Saved data entries:
((

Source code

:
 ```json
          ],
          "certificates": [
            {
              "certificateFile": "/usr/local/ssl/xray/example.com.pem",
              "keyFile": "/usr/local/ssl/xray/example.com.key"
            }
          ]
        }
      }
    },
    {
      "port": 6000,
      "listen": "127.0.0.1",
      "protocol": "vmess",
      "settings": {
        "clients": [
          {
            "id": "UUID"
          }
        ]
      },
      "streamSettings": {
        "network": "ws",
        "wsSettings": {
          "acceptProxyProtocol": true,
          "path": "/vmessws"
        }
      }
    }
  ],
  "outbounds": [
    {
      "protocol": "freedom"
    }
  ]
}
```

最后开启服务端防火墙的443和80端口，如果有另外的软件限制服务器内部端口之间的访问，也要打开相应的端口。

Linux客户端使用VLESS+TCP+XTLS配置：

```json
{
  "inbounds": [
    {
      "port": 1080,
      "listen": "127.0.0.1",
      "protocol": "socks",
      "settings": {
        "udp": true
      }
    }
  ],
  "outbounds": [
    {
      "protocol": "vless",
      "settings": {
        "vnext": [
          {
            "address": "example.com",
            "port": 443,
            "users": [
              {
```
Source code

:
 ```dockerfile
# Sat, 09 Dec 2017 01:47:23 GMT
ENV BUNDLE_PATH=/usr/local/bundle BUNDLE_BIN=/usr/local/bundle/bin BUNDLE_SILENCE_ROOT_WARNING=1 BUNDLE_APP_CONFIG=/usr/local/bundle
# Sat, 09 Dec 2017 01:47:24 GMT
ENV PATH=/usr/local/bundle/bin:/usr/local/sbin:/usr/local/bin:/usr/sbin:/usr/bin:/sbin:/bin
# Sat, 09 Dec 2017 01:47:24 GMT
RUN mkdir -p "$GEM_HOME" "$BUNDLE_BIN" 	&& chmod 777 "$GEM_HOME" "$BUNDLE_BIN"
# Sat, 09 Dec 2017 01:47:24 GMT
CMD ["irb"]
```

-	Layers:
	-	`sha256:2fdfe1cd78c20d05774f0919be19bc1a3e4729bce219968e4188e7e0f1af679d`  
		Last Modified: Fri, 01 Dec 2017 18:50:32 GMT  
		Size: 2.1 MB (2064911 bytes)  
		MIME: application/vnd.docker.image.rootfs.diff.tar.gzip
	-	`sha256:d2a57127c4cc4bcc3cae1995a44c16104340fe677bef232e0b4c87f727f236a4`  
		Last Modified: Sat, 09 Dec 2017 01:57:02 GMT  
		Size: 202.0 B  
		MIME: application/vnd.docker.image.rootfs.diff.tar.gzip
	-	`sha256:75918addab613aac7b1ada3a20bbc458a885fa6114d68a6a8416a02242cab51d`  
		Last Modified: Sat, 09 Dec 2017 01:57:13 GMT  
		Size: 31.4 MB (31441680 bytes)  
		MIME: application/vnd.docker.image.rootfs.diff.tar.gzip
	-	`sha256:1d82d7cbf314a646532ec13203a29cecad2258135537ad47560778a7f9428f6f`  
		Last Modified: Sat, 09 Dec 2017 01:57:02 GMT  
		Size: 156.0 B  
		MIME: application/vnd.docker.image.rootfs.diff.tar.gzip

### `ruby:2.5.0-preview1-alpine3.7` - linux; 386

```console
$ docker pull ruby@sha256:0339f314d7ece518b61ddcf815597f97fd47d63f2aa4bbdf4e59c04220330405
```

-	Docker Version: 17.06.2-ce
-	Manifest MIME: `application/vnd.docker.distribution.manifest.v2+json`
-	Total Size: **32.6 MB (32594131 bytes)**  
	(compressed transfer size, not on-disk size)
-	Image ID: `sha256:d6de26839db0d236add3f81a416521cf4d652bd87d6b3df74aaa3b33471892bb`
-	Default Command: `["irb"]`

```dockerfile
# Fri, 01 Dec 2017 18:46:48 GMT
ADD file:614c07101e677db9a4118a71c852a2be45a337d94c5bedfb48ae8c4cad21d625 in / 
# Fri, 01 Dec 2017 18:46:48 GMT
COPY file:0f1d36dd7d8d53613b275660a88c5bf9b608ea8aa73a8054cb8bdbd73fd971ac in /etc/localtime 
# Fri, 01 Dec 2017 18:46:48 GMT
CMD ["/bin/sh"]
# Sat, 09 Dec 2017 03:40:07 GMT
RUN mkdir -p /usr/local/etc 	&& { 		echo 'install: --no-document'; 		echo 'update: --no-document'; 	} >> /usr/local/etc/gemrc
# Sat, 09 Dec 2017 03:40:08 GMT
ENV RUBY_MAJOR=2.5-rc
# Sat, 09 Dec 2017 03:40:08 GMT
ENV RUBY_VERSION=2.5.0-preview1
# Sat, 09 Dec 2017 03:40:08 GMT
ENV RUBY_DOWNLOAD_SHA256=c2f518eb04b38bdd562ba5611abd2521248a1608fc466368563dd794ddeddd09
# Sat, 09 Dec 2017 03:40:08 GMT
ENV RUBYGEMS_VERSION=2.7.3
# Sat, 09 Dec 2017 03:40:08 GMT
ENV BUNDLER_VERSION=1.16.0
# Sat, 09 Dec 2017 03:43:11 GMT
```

))

◆ Exercise prompt
All lines in the records above with "example" need to be found and copied.

◆ Your solution
              "certificateFile": "/usr/local/ssl/xray/example.com.pem",
              "keyFile": "/usr/local/ssl/xray/example.com.key"
            "address": "example.com",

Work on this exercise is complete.